VI. HOMEOWNERSHIP AND RESIDENTIAL SEGREGATION

Homeownership is another indicator of the economic disparities among blacks. Perhaps equally important, it is a gauge that can be used to measure the continuing significance of race in the accumulation of wealth. As shown in Graph 6, since 1994 there has been an increase in black home ownership. Between 1994 and 2003, the proportion of black homeowners increased from 42.6% to a record high of 49.4%. From 2003 to 2010, however, the proportion of black homeowners declined to 44.9%. Much of black home ownership resulted from whites moving to the suburbs and blacks purchasing older homes in central cities or as in recent years sub-suburban communities.

* **SUPPLIED INFORMATION**:
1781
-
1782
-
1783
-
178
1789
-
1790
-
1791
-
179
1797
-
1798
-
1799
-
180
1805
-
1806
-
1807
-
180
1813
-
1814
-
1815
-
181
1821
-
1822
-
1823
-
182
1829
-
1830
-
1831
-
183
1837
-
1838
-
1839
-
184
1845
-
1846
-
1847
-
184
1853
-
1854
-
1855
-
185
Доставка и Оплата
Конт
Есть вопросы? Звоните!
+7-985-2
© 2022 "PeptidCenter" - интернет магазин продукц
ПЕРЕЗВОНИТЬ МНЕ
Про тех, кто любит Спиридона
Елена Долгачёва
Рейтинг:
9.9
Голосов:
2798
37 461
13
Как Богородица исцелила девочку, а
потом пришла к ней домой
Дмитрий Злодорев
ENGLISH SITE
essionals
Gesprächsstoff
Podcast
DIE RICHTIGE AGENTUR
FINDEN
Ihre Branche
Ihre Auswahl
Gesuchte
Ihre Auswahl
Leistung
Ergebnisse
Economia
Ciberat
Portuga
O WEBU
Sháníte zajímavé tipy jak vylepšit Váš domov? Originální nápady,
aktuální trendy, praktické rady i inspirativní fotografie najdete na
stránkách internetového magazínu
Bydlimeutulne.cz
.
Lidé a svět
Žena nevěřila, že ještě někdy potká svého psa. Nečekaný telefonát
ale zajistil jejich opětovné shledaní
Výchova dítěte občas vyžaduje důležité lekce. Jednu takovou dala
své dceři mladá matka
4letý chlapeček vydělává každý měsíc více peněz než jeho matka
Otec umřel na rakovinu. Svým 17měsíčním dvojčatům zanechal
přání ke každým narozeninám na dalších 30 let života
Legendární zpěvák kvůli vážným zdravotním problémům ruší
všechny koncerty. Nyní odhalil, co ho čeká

* **WHAT YOU WILL DO**:
(a) Render the listing as a numbered list, starting at its first line and stopping after the line that contains "ПЕРЕЗВОНИТЬ МНЕ", and leave out any blank lines.
(b) Carry the passage on black homeownership and residential segregation forward from its last sentence.

* **SOLVED PROBLEMS**:
(a)
1. 1781
2. -
3. 1782
4. -
5. 1783
6. -
7. 178
8. 1789
9. -
10. 1790
11. -
12. 1791
13. -
14. 179
15. 1797
16. -
17. 1798
18. -
19. 1799
20. -
21. 180
22. 1805
23. -
24. 1806
25. -
26. 1807
27. -
28. 180
29. 1813
30. -
31. 1814
32. -
33. 1815
34. -
35. 181
36. 1821
37. -
38. 1822
39. -
40. 1823
41. -
42. 182
43. 1829
44. -
45. 1830
46. -
47. 1831
48. -
49. 183
50. 1837
51. -
52. 1838
53. -
54. 1839
55. -
56. 184
57. 1845
58. -
59. 1846
60. -
61. 1847
62. -
63. 184
64. 1853
65. -
66. 1854
67. -
68. 1855
69. -
70. 185
71. Доставка и Оплата
72. Конт
73. Есть вопросы? Звоните!
74. +7-985-2
75. © 2022 "PeptidCenter" - интернет магазин продукц
76. ПЕРЕЗВОНИТЬ МНЕ

(b)
Graph 6

Blacks' Homeownership Rates: 1994-2010

TABULAR OR GRAPHIC MATERIAL SET FORTH AT THIS POINT IS NOT DISPLAYABLE

Source: U.S. Census Bureau, Homeownership Rates by Race and Ethnicity of Householder: 1994 to Present (2010). This information is derived from the Current Population Survey/Housing Vacancy Survey, Series H-111

Residential segregation has long been a formidable barrier to black progress and the accumulation of wealth. When northern and midwestern cities began to industrialize at the beginning of the twentieth century, thousands of African American families migrated from the rural South to cities in the Northeast and the Midwest. They joined the thousands of immigrants from Western Europe to provide the labor needed for a rapidly industrializing economy. When they arrived in urban communities, black migrants encountered many residential obstacles. Municipal ordinances were enacted that prohibited African Americans from occupying properties except in designated neighborhoods. The ordinances were challenged and declared unconstitutional in a 1917 decision, Buchanan v. Warley.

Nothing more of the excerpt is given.